Is anybody else sick of “current events?”
I’m writing this before Christmas, for it to be published after Christmas. The early deadline and the onset of winter (today is the first day of winter) have not allowed this procrastinator poster child to do enough research to write about the issues we are supposed to be concerned about. So here is the story of my escape from California.
After a year of college I quit. My dad, who was subsidizing it, hit some hard times. The market said quit when I heard from a relative (who, I can’t remember), “why don’t you do something constructive.” The college wouldn’t “educate” me for free.
I installed skylights around Oakland and Berkeley until I looked down and thought about life as an invalid. I had worked in restaurants before so I ended up living six days a week at a restaurant in Sausalito and sleeping on the dining room floor. I washed dishes, cut up vegetables and maintained the place while my room in Oakland sat empty, as far as I knew. I had to hitchhike across the bay to get to whichever place I called home.
Meanwhile, my roommates in Oakland were replaced by junkies. They threw-up on my compost pile and nothing of value remained. That helped me decide which place to call home. Looking at the big picture, and having back-packed in Idaho and Montana, my idea of home was somewhere in the future. It didn’t include California.

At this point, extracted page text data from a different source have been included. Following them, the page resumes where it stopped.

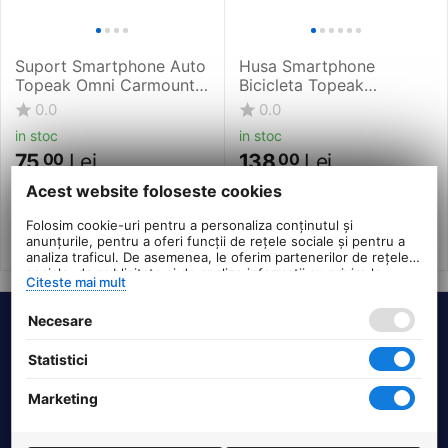
Suport Smartphone Auto
Husa Smartphone
Topeak Omni Carmount
Bicicleta Topeak
Tc1031, Negru
TT9840B-06, Negru
0.0
0.0
in stoc
in stoc
75
Lei
138
Lei
00
00
PRP:
90
PRP:
166
00
Lei
00
Lei
Acest website foloseste cookies
Folosim cookie-uri pentru a personaliza conținutul și
anunțurile, pentru a oferi funcții de rețele sociale și pentru a
analiza traficul. De asemenea, le oferim partenerilor de rețele
sociale, de publicitate și de analize informații cu privire la
Citeste mai mult
modul în care folosiți site-ul nostru. Aceștia le pot combina cu
alte informații oferite de dvs. sau culese în urma folosirii
Necesare
serviciilor lor.
Termeni si conditii
Statistici
DHS Bike Parts
Marketing
Suport clienti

Anyone who knows me knows that I call myself the luckiest guy in the world. Want more proof? Here it is. One day I was pulling dandelions out of the pea-gravel around the restaurant and under one of them was a one hundred dollar bill.
Then, the next week, I went to Sumitomo Bank in Oakland to withdraw $56 from my savings account for another month’s rent. That doesn’t show much optimism, does it, yet. As I walked out of the bank I discovered a mistake in my passbook. Just like The Fed, Sumitomo Bank had created $130 out of thin air and donated it to the save Fritz from California fund. In a fit of dishonesty, I closed my account.
The cook had a 1959 VW he sold me for $200. I adjusted the valves, rebuilt the brakes and painted the roof silver (instead of air conditioning) and was ready. The cook looked at the roof and said, as he so often did, “just like New York.”
A friend, who would later be the best man at our wedding, and I took as much gravel and dirt road as we could to get to Missoula.
Not only am I the luckiest guy in the world as evidenced by the wife I found in Iowa, but also being born in a country where we are free to move about and find a better life.
I later mailed $130 plus interest to Sumitomo Bank.